* **What to work on**:
Take every line from the listing below that includes "tail" and copy it.

* **Extracted material**:
+ + + + +

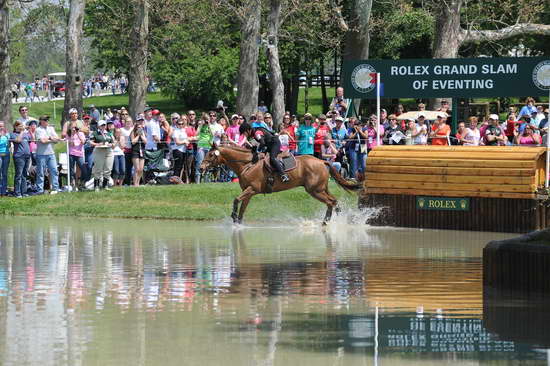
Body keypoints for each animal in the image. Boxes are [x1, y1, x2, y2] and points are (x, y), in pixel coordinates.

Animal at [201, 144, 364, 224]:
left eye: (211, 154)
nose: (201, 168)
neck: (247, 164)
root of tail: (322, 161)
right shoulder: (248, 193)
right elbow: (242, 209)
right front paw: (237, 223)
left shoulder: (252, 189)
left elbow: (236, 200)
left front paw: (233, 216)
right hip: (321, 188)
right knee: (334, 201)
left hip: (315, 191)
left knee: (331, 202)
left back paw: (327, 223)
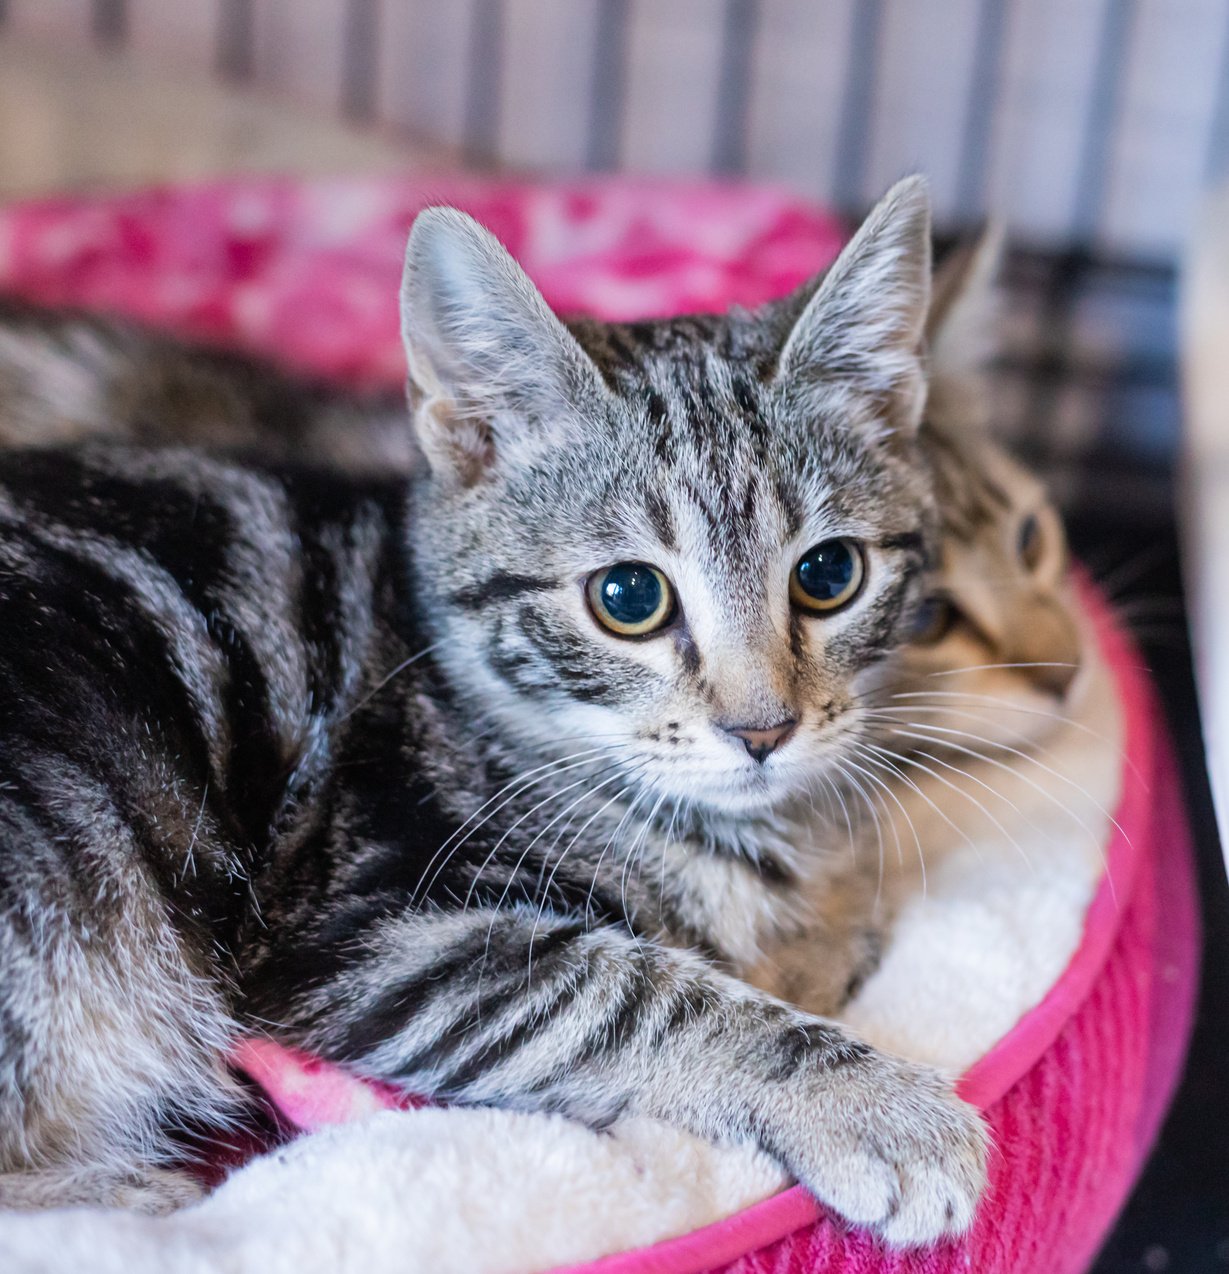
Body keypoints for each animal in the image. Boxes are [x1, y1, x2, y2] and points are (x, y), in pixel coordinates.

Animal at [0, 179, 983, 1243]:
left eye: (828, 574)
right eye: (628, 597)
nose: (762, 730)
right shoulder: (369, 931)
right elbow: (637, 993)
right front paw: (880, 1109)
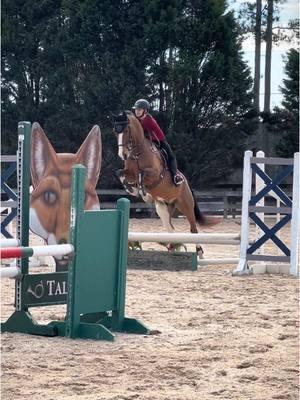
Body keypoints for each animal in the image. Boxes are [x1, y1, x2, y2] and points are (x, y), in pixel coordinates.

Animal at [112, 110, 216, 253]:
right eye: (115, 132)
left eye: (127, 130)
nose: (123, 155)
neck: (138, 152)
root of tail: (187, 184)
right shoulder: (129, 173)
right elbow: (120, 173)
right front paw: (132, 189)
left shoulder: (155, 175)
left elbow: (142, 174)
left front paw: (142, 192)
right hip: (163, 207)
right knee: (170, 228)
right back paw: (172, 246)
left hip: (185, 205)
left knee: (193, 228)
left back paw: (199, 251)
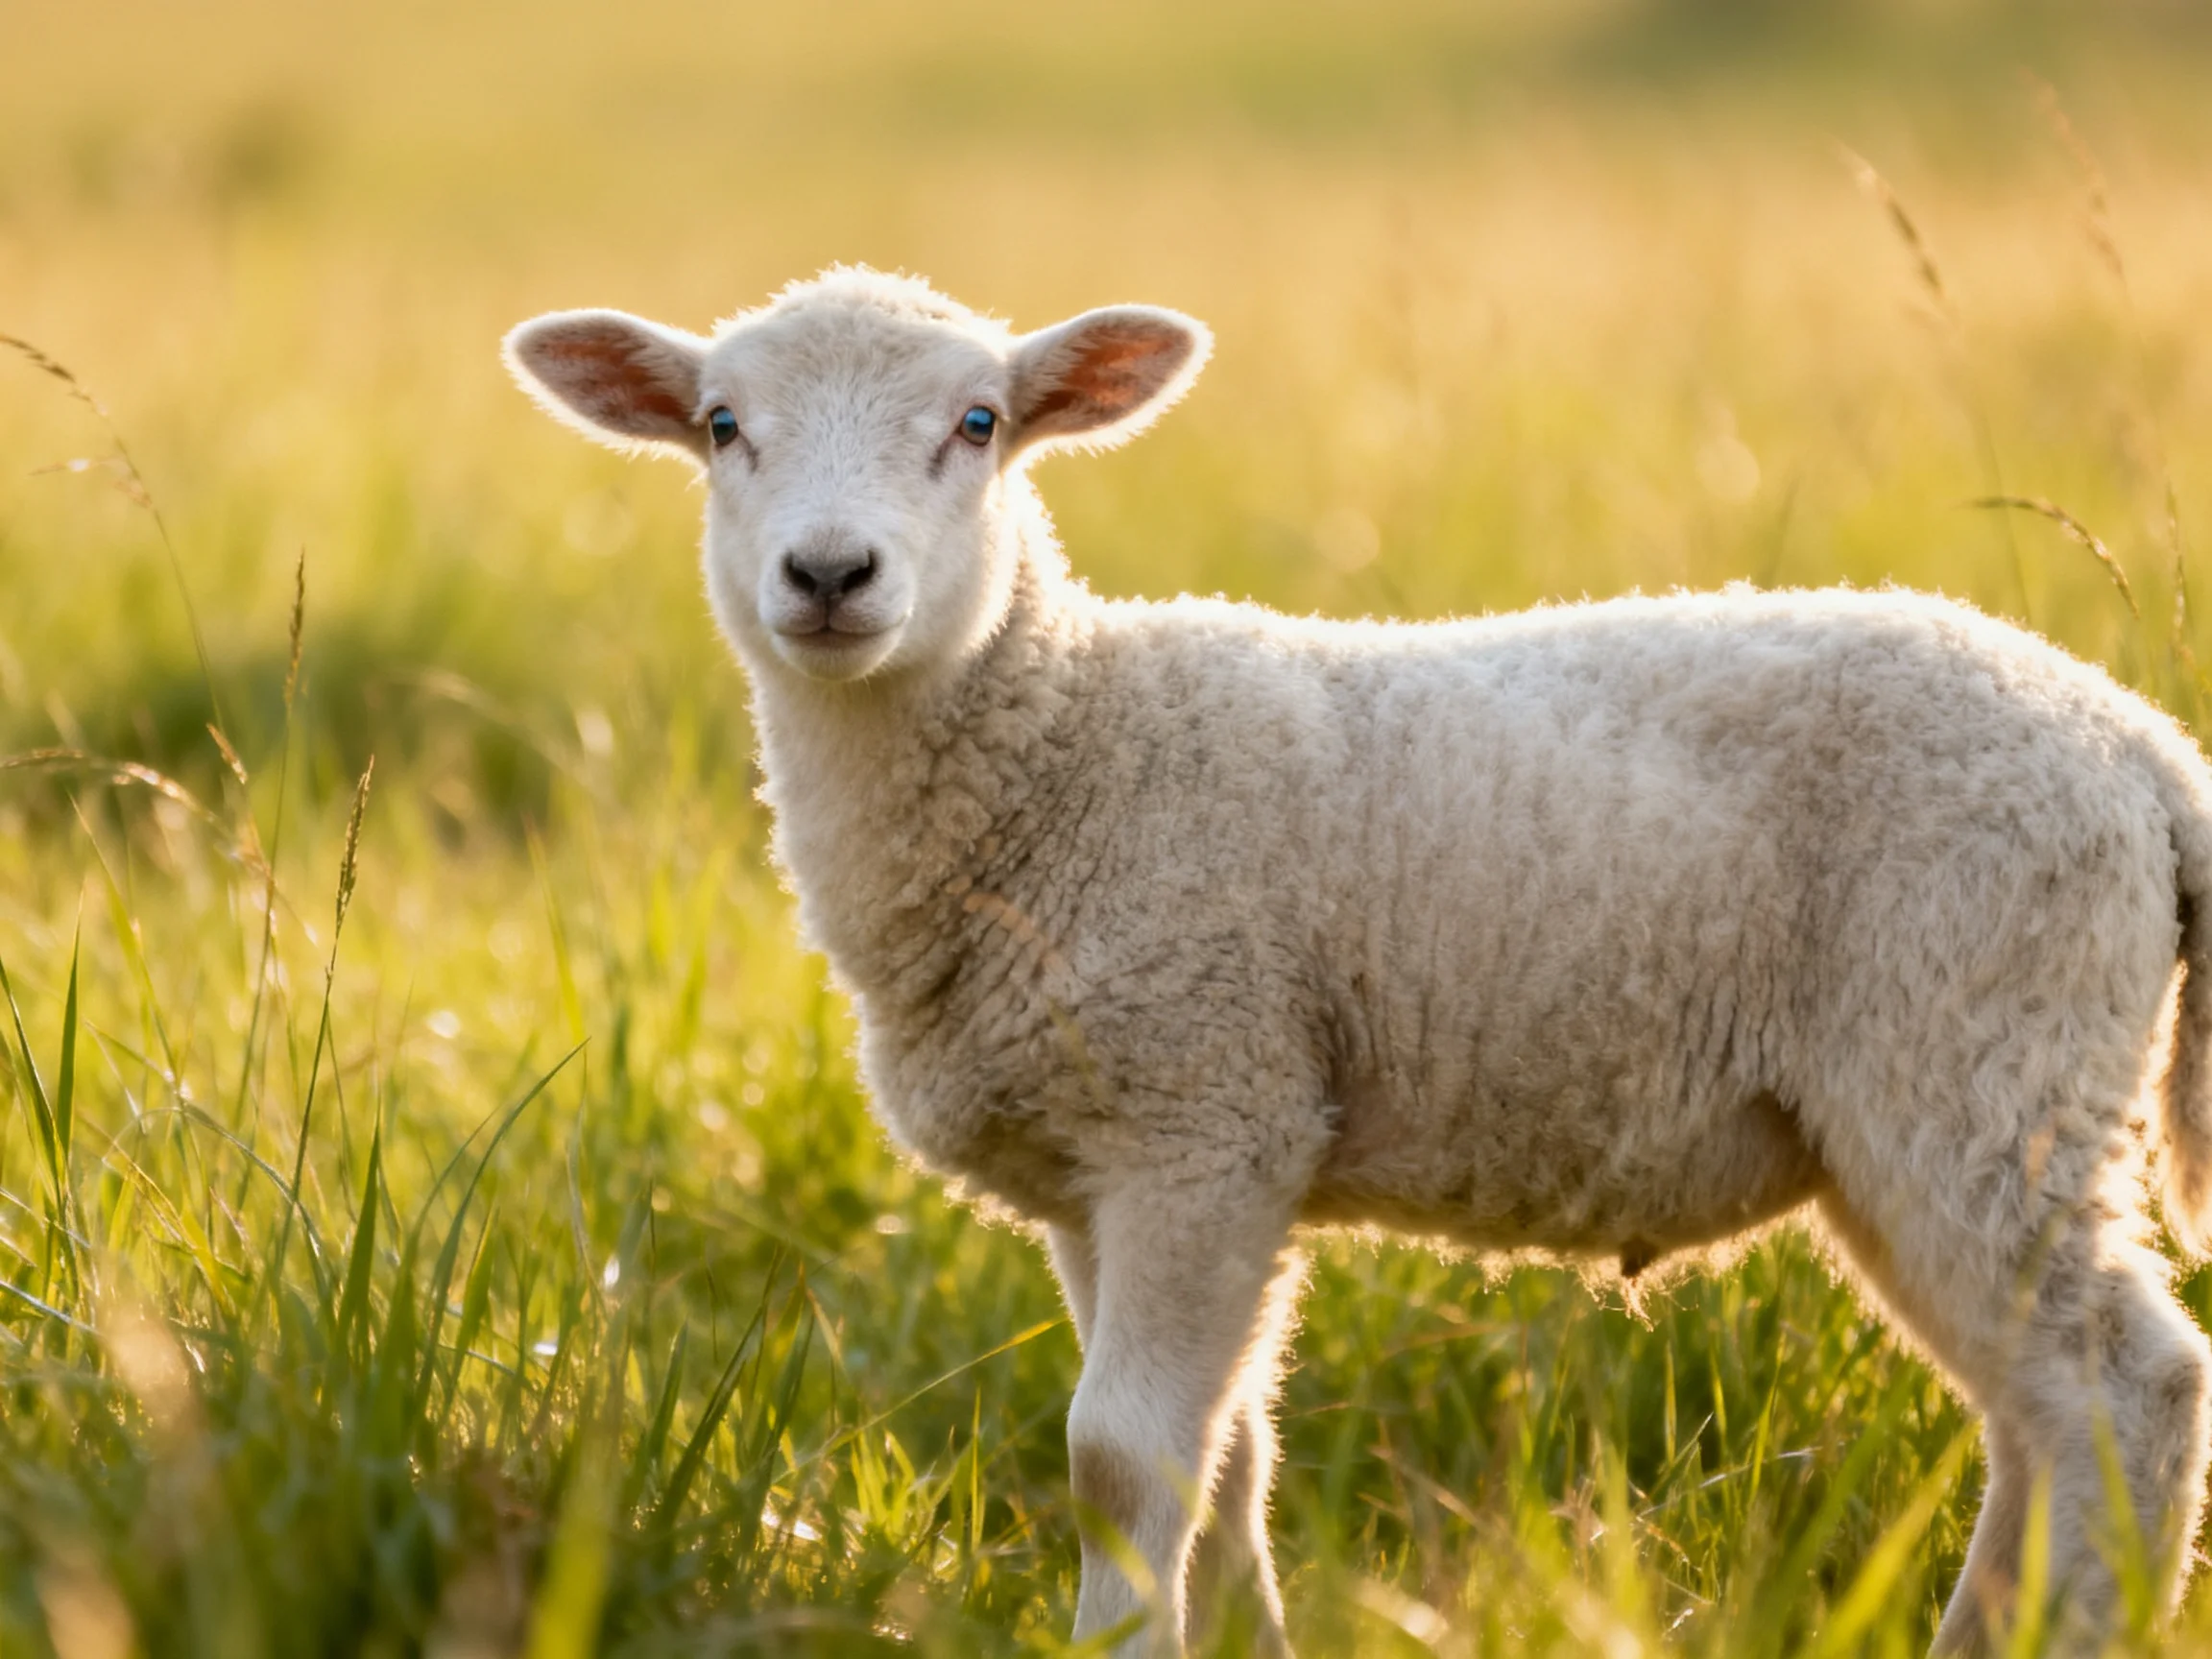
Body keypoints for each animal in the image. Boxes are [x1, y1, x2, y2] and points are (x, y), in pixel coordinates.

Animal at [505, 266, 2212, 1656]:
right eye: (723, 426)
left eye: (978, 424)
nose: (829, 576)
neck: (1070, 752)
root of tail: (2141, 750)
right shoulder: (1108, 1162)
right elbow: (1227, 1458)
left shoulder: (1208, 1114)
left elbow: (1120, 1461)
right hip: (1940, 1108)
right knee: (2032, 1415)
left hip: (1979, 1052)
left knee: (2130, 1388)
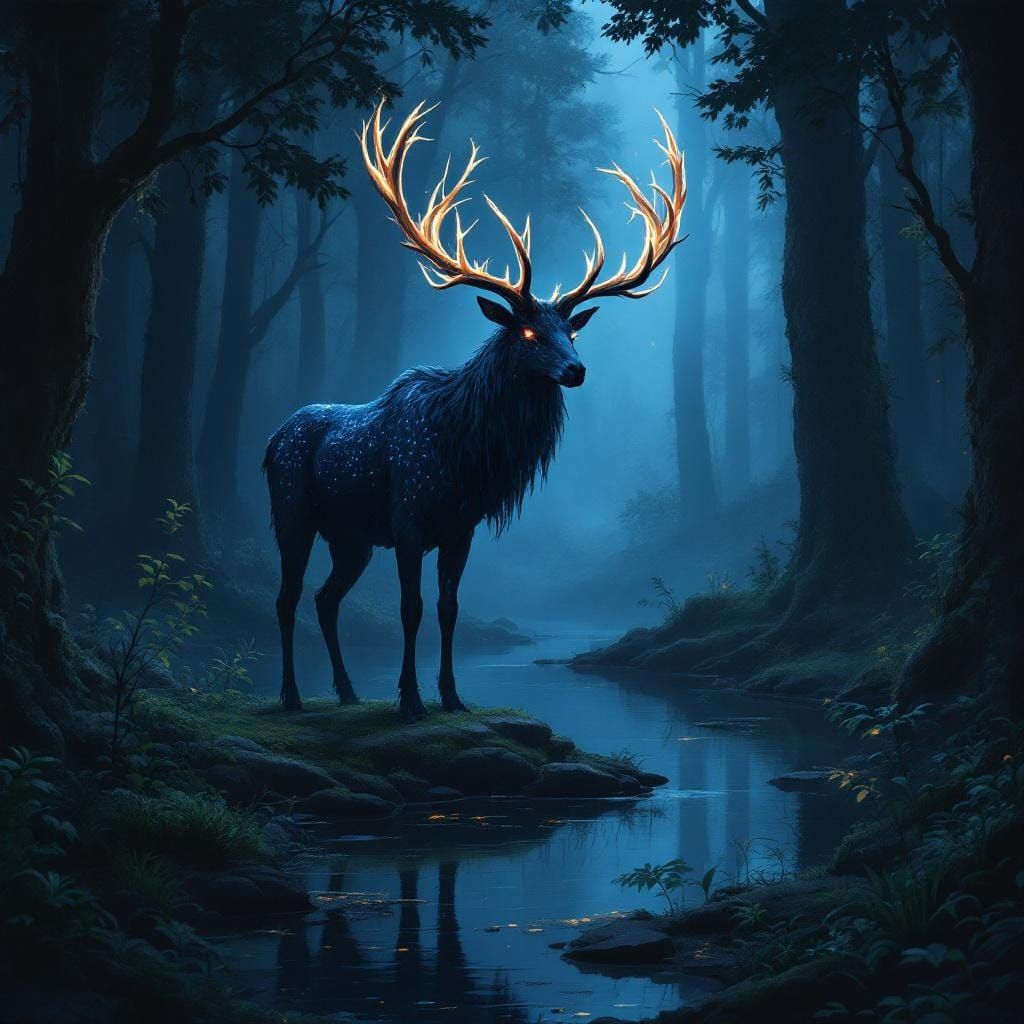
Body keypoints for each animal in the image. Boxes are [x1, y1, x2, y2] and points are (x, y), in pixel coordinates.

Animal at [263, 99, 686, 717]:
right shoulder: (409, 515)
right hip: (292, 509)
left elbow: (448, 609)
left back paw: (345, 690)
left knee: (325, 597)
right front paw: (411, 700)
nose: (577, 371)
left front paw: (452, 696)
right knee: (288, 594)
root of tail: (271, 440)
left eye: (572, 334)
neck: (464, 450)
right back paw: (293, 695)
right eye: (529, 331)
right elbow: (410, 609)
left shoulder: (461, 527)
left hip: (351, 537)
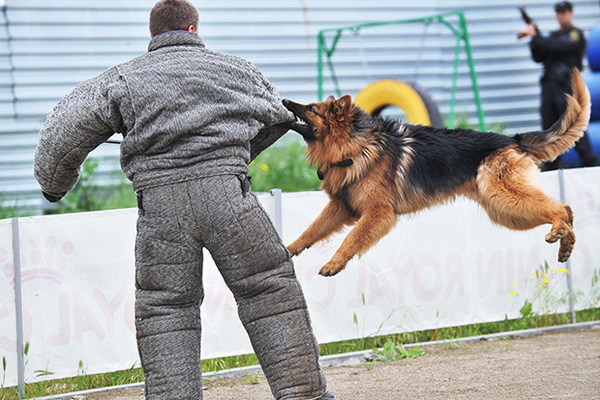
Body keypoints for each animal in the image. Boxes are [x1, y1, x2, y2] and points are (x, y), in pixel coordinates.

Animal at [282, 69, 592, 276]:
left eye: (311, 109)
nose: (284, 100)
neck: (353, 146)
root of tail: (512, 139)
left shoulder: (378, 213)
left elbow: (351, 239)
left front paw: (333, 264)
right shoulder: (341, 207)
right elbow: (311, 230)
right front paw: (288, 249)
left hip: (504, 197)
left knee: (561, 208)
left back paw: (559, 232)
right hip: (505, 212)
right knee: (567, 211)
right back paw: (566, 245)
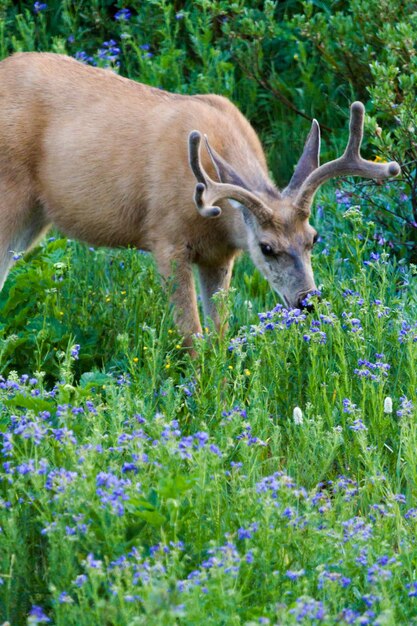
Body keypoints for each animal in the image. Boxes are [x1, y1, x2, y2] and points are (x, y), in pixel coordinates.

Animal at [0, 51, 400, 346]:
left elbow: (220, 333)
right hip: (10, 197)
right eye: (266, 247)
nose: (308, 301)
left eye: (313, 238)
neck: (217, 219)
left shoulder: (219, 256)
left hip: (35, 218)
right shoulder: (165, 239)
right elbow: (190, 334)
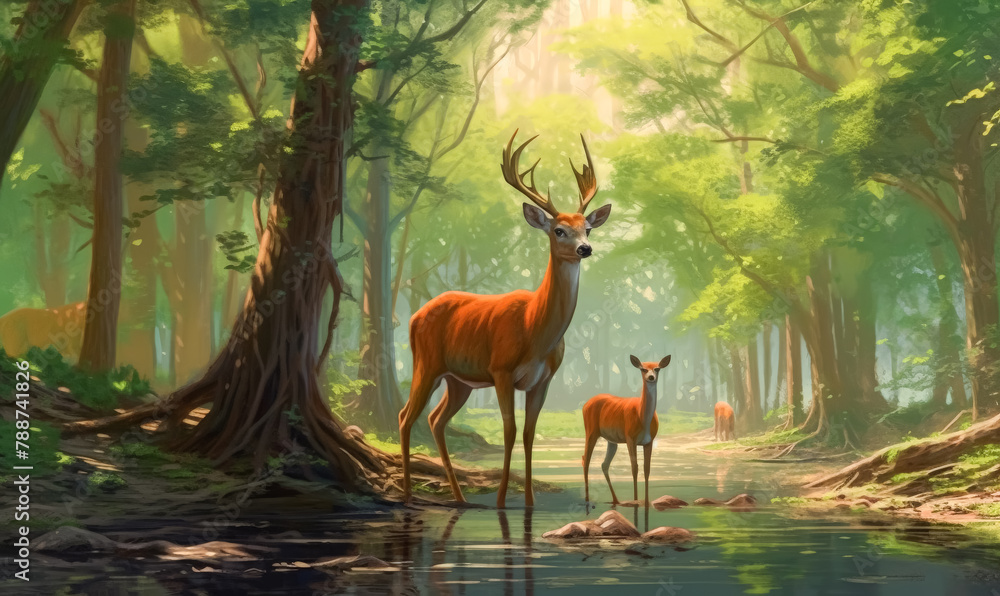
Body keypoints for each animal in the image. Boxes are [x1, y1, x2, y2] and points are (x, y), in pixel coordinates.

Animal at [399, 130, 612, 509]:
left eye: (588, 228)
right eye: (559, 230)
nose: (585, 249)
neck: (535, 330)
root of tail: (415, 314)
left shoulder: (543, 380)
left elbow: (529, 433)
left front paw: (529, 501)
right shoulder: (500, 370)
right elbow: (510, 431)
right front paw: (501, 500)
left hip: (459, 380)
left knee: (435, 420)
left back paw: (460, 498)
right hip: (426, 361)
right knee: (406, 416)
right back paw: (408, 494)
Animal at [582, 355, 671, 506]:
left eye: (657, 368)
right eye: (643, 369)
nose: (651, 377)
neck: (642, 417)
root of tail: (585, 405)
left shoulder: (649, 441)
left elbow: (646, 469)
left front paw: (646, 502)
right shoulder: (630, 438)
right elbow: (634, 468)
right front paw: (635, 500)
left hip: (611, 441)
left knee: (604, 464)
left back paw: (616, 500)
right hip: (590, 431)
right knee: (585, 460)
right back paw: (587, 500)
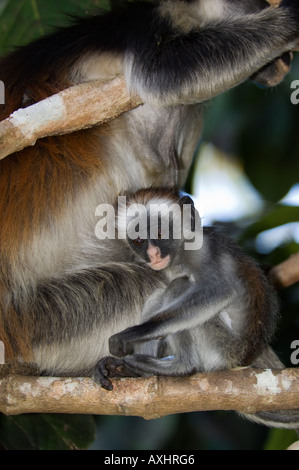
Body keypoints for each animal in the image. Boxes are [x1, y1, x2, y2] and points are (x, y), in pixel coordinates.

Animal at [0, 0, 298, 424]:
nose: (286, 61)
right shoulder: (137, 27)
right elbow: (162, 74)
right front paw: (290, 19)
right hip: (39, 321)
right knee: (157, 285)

+ + + + +

* **Response box**:
root of tail: (322, 161)
root of tail: (187, 184)
root of tail: (2141, 750)
root of tail: (271, 440)
root of tail: (512, 139)
root of tail: (415, 314)
root of tail: (585, 405)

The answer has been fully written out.